[Problem statement] Below are records. Copy every line with "防雨防塵型" in it.

[Page images and extracted text]

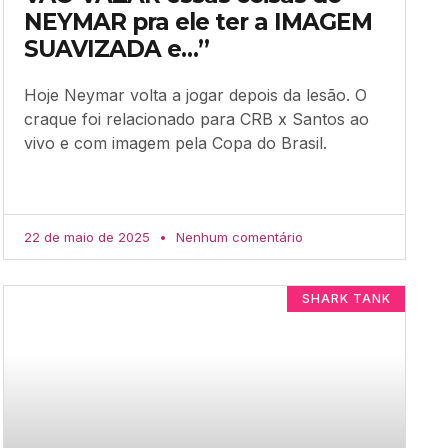
NEYMAR pra ele ter a IMAGEM
SUAVIZADA e…”
Hoje Neymar volta a jogar depois da lesão. O
craque foi relacionado para CRB x Santos ao
vivo e com imagem pela Copa do Brasil.
22 de maio de 2025
Nenhum comentário
SHARK TANK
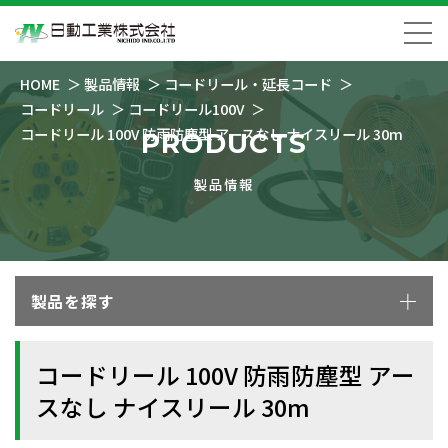
HOME
製品情報
コードリール・延長コード
コードリール
コードリール100V
コードリール 100V 防雨防塵型 アースなし ナイスリール 30m
PRODUCTS
製品情報
製品を探す
コードリール 100V 防雨防塵型 アー
スなし ナイスリール 30m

[Output]
コードリール 100V 防雨防塵型 アースなし ナイスリール 30m
コードリール 100V 防雨防塵型 アー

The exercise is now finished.